THE TASK:
Write out word for word the lines from the start of the records up to and including the line with "megfelelő felkészültséggel és kellő".

PROVIDED MATERIAL:
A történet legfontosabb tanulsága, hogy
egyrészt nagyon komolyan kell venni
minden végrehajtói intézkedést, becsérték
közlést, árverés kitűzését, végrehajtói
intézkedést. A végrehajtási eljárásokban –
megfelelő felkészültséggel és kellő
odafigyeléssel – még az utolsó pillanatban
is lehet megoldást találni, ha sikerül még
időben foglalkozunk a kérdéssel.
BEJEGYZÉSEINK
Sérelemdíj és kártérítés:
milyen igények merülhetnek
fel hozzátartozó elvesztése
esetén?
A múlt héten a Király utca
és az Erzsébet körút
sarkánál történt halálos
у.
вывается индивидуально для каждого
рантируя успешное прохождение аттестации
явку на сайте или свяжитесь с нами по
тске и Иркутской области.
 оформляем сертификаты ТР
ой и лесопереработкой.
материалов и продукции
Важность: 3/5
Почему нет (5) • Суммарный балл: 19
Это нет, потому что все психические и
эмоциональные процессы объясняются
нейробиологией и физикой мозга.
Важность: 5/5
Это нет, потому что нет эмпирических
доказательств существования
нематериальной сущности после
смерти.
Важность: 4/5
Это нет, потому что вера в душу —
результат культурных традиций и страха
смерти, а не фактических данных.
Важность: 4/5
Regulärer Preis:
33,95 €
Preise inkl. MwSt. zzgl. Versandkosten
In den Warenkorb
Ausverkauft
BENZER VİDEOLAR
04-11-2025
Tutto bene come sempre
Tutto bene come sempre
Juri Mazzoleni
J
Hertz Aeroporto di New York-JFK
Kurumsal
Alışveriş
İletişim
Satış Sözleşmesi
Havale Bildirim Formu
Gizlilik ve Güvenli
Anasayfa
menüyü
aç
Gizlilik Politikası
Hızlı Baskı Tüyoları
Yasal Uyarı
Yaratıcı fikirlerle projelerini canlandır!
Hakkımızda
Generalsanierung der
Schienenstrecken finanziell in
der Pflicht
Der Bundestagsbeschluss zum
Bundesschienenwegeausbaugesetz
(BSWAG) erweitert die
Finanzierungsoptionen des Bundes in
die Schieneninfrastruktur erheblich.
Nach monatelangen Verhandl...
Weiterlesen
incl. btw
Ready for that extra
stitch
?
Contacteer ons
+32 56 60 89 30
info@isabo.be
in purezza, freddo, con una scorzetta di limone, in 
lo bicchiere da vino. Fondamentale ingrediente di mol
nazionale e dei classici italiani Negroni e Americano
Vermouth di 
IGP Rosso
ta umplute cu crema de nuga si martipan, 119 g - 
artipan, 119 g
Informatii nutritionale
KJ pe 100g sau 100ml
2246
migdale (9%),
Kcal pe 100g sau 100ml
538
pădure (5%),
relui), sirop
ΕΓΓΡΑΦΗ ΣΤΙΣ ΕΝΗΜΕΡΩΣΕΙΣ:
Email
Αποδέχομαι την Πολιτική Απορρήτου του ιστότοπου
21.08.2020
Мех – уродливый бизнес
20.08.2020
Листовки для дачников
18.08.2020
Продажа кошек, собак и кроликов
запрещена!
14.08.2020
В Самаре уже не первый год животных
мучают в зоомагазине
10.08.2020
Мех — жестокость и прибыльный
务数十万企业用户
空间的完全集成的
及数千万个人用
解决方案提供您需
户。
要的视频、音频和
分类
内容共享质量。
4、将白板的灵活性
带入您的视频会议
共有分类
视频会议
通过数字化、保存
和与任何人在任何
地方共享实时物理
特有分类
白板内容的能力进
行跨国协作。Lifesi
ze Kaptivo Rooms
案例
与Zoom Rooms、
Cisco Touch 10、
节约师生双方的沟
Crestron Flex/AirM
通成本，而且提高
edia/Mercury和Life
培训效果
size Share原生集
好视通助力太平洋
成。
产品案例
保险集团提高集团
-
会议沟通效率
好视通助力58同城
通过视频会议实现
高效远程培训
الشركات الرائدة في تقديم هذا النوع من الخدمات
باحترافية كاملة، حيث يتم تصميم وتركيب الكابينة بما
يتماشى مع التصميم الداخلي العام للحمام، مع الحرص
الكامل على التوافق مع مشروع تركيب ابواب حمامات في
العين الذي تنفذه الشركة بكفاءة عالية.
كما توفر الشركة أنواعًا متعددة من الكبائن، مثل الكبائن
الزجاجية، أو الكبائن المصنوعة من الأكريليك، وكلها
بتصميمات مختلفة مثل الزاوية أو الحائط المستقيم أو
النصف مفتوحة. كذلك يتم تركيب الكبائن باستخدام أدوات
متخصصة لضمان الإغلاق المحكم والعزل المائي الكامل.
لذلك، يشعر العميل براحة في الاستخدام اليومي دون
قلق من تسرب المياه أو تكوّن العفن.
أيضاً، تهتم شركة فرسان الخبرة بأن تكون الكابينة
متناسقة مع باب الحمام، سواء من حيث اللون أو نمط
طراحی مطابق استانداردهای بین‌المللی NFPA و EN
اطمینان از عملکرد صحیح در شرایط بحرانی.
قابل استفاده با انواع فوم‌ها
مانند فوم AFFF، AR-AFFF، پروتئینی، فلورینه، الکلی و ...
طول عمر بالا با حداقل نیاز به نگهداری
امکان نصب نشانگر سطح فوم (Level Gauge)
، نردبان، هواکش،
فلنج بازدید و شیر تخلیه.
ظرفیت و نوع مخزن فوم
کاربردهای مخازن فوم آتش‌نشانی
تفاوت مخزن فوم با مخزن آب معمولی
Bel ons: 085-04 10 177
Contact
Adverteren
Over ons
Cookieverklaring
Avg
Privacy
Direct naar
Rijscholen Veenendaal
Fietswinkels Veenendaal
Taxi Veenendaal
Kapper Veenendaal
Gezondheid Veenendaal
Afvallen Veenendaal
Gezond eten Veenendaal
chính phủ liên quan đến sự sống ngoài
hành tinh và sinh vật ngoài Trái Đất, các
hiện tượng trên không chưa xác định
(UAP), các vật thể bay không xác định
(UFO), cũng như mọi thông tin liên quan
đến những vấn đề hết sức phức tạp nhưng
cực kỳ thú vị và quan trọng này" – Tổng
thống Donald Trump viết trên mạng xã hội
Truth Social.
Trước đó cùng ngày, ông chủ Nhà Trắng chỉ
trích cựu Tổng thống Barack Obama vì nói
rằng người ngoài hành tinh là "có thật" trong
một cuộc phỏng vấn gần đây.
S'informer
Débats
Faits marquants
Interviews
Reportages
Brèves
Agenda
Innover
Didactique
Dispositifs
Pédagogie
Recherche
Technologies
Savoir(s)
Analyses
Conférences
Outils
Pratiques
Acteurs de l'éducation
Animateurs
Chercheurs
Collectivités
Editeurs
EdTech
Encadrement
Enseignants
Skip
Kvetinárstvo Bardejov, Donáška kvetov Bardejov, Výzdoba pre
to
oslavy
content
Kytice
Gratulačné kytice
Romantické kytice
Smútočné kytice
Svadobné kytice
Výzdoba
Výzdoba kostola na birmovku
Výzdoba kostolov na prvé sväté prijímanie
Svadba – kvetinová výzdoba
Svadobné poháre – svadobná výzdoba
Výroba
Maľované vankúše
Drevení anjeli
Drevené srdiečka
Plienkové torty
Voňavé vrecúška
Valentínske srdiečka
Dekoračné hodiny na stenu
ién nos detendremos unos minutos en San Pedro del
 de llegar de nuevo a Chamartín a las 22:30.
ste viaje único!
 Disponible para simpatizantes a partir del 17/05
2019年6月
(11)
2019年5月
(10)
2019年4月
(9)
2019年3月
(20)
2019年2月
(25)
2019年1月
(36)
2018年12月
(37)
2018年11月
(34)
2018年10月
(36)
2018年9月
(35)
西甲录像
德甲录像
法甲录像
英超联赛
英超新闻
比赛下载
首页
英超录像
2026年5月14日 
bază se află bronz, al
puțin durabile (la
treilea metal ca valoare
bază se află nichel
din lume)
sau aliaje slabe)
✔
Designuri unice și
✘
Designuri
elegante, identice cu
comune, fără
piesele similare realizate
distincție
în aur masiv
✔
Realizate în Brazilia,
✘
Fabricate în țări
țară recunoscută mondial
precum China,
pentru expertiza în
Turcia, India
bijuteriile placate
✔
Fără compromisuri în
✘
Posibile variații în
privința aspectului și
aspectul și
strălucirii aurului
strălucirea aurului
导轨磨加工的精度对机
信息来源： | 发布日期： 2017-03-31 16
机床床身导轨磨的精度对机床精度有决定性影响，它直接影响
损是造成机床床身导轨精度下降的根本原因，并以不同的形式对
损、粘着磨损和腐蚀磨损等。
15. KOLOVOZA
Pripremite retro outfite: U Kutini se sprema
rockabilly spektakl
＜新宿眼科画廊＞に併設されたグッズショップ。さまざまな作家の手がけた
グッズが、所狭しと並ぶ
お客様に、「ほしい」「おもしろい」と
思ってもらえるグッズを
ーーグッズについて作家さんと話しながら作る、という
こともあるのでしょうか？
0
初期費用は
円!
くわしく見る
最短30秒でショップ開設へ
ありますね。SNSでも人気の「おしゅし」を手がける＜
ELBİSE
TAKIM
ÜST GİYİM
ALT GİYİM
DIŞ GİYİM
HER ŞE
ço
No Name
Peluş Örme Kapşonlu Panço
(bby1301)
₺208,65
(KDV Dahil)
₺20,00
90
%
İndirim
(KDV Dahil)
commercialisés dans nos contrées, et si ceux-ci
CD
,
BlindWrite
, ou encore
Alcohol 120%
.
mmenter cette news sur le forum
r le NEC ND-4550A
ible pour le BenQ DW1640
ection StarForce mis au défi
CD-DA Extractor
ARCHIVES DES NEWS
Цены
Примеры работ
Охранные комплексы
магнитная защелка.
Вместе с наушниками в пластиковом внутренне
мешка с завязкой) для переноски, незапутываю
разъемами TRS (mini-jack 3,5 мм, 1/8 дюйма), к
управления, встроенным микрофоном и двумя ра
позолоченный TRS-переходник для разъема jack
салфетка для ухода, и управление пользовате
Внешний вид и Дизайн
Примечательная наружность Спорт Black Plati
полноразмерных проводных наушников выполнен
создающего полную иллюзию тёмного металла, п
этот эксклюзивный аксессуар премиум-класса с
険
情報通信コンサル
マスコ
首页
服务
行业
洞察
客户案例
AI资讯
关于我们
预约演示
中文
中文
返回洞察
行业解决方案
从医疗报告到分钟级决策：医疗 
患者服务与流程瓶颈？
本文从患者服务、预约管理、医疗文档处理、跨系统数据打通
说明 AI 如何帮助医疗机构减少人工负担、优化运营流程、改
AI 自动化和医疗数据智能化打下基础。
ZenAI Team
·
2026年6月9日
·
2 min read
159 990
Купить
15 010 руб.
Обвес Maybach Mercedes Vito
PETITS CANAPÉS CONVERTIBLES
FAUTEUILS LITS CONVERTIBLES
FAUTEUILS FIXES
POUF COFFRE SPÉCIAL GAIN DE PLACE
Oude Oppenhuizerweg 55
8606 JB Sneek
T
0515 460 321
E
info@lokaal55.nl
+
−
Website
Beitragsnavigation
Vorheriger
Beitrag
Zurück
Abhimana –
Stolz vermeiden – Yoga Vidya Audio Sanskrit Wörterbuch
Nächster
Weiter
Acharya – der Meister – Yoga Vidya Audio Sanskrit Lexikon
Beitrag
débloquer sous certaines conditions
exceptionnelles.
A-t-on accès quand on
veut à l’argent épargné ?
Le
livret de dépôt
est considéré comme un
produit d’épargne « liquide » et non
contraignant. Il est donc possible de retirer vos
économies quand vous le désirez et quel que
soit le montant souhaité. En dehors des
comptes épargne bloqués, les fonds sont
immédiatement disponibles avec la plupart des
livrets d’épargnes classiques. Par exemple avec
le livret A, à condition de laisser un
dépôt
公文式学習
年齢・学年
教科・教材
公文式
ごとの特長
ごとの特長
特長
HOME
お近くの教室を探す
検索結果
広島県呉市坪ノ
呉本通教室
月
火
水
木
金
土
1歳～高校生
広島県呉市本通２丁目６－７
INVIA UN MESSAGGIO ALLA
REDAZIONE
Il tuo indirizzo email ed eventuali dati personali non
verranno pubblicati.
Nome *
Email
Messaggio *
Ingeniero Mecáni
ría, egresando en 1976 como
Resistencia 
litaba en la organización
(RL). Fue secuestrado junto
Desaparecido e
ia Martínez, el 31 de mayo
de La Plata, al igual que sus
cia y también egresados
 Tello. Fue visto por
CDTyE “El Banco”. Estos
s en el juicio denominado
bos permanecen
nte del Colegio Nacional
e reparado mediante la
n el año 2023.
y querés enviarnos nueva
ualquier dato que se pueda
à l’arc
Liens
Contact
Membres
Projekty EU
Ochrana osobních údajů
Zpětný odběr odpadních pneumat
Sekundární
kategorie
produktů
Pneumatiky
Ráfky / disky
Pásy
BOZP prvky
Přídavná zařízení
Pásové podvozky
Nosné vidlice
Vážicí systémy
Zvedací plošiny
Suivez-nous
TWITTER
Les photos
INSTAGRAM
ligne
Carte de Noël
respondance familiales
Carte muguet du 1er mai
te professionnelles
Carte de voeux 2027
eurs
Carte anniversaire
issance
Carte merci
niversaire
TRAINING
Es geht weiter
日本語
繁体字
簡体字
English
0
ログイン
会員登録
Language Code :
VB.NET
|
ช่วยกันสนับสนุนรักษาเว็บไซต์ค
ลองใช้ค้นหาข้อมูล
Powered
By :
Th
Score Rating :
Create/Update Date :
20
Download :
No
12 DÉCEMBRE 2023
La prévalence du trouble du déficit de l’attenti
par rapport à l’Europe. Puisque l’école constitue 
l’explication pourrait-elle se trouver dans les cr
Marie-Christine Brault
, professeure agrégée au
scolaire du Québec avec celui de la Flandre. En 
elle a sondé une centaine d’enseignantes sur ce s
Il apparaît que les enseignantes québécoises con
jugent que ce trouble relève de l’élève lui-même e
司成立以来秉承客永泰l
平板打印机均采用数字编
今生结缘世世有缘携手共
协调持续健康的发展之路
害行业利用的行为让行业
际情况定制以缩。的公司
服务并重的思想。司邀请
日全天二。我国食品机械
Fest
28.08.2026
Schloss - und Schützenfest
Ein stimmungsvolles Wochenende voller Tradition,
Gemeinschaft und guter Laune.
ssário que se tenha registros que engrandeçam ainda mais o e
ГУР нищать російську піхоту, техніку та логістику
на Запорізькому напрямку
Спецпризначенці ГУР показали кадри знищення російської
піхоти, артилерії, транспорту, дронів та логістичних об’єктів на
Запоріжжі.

SOLUTION BELOW:
A történet legfontosabb tanulsága, hogy
egyrészt nagyon komolyan kell venni
minden végrehajtói intézkedést, becsérték
közlést, árverés kitűzését, végrehajtói
intézkedést. A végrehajtási eljárásokban –
megfelelő felkészültséggel és kellő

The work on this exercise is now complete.